Crucial technology relating to the Pentium II is protected by trade secret, not patents, Intel spokesman Chuck Mulloy said. Therefore, even if Cyrix can obtain the rights to the patents through its new parent company, National Semiconductor, Cyrix will still lack access to the trade secrets it needs to make a Pentium II.
Intel's counter-statement is the latest salvo in what could turn out to be a highly visible and crucial dispute in the semiconductor industry.
Cyrix has stated that a cross-license between National and Intel gives it the right to make chips based on Pentium II designs--designs that Intel so far has refused to license. If Cyrix proves to be correct, it could open the door to competition in the high-end desktop arena because it will mean that at least one other vendor can make Pentium IIs.
But the crucial technology not covered by the patents regards the system bus, said Mulloy, which is the computer's internal vehicle for transferring data to and from the processor. The Pentium II uses a proprietary system bus called "Slot 1" that differs from the "Socket 7" bus used by the Pentium class chips currently marketed by Cyrix and Advanced Micro Devices.
As a result, computer vendors and motherboard manufacturers have to chose whether to design products for the Pentium II or for other processors. The growing popularity of the Pentium II puts Cyrix and AMD at a competitive disadvantage since they cannot emulate or obtain plans to the Pentium II.
"The [Pentium II] bus is protected by patents and trade secrets," Mulloy said. "Having access to the patents doesn?t give them all the technology."
Linley Gwennap, editor in chief of The Microprocessor Report, agreed, adding that Cyrix would still face a huge design effort to actually come out with a Pentium II-style chip. "There's a lot of stuff out there that Intel doesn't put on its patents," he said.
Gwennap further pointed out that Intel has also been granted overall system patents, that is, patents for circuit boards or other computer features that are necessary to make a computer run on a Pentium II. Intel currently issues additional licensing for components and circuit boards to third-party manufacturers so that they can make Pentium II computers.
Intel, he said, doesn't necessarily have to issue these additional patents to third parties who chose to adopt a Cyrix-made Pentium II-class chip. Intel has actually litigated this issue in court and lost, he added. However, the previous case will not likely be binding. Intel thus could at least slow up Cyrix with a lawsuit.

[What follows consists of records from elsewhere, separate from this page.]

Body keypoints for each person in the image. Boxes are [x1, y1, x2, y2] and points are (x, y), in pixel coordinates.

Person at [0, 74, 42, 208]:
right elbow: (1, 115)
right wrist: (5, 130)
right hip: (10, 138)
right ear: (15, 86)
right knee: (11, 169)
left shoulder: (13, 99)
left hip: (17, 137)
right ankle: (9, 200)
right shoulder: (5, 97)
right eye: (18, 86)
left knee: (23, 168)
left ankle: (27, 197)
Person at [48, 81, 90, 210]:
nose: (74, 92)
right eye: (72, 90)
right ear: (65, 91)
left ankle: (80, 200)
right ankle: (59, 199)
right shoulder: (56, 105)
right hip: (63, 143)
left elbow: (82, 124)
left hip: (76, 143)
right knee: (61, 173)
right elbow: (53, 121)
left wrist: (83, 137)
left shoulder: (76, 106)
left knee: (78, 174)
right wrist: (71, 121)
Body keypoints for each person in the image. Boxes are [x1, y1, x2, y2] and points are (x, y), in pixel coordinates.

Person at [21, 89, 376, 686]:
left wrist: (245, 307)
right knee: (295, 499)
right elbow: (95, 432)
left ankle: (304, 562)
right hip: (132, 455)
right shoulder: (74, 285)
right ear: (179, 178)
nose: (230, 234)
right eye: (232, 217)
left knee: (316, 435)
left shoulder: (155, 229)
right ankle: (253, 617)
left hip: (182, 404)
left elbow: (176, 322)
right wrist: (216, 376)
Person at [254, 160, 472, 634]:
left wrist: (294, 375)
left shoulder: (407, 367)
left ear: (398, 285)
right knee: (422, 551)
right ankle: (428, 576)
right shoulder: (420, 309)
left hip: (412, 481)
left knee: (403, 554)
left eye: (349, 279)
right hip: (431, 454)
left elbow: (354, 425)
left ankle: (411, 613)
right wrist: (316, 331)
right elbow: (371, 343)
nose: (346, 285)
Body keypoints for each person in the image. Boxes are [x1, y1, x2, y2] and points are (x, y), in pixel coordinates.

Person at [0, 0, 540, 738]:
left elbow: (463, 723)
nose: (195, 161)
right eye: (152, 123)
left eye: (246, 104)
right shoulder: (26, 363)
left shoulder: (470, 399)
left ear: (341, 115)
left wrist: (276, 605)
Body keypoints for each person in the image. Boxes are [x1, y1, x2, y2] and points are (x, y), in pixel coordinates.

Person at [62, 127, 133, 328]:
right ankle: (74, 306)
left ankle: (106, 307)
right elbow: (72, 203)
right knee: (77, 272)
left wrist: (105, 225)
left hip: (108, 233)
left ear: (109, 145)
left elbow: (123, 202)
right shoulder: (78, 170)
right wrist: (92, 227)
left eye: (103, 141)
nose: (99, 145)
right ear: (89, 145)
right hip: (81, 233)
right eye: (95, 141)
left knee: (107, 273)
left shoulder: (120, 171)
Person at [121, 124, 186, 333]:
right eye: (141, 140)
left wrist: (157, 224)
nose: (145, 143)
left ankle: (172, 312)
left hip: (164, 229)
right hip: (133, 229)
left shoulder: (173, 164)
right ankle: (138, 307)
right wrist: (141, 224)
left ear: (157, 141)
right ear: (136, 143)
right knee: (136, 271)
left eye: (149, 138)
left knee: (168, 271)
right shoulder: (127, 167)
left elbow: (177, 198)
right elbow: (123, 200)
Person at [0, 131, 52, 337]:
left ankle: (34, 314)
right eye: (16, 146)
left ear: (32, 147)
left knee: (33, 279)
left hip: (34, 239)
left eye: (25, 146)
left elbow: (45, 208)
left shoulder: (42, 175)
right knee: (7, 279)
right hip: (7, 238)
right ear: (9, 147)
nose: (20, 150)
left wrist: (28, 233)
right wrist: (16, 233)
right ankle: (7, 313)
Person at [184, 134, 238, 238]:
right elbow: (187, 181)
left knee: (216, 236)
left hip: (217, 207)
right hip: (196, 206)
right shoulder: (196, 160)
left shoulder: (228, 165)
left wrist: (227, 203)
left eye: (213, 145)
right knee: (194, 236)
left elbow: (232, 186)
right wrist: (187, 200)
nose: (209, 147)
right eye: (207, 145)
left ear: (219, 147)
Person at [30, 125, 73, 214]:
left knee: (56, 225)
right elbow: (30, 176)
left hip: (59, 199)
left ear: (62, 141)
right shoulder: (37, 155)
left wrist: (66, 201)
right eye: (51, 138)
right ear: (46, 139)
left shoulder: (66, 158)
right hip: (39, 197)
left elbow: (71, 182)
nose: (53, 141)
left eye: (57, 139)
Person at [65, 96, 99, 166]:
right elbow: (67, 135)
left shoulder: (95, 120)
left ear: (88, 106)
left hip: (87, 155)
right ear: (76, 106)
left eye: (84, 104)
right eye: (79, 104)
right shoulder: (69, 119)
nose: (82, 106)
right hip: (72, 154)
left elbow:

Richard Belgard, a consultant for MicroDesign Resources, which publishes The Microprocessor Report, said Cyrix could use reverse engineering to replicate the bus. Reverse-engineering results, combined with the license, would then open up an opportunity for the company.
"You can reverse engineer trade secrets and it's not that hard," he said. "If they can determine these trade secrets by reverse engineering, it's a huge market."
Steve Tobak, vice president of corporate marketing at Cyrix, said Wednesday that Cyrix could legally use the patents to make Pentium II chips. While he said Cyrix has not committed to making Pentium II-style chips, the company could start to roll some out in late 1998.